PROBLEM STATEMENT> Beginning at the line that contains "(233, 552) none" and ending at the last line of the entries, write out each line exactly; include nothing outside that span.

** DATA EXTRACT follows **

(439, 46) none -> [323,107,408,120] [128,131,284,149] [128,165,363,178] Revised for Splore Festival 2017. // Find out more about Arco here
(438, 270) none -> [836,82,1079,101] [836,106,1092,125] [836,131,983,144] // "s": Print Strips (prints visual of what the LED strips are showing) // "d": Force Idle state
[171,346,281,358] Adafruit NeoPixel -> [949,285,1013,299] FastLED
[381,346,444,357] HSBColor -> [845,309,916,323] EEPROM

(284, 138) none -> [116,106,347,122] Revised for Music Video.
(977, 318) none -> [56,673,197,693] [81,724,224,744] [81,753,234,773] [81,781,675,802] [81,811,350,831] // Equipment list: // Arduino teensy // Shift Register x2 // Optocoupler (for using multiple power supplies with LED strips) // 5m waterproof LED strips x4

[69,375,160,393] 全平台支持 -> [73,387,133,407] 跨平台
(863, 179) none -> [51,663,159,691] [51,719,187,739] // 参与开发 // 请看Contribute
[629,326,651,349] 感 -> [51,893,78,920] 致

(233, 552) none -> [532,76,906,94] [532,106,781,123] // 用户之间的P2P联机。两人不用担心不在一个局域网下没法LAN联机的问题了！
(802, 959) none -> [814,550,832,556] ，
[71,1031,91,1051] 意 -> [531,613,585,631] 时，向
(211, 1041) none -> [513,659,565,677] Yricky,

** End of DATA EXTRACT **

SOLUTION FOR THIS TASK>
(233, 552) none -> [532,76,906,94] [532,106,781,123] // 用户之间的P2P联机。两人不用担心不在一个局域网下没法LAN联机的问题了！
(802, 959) none -> [814,550,832,556] ，
[71,1031,91,1051] 意 -> [531,613,585,631] 时，向
(211, 1041) none -> [513,659,565,677] Yricky,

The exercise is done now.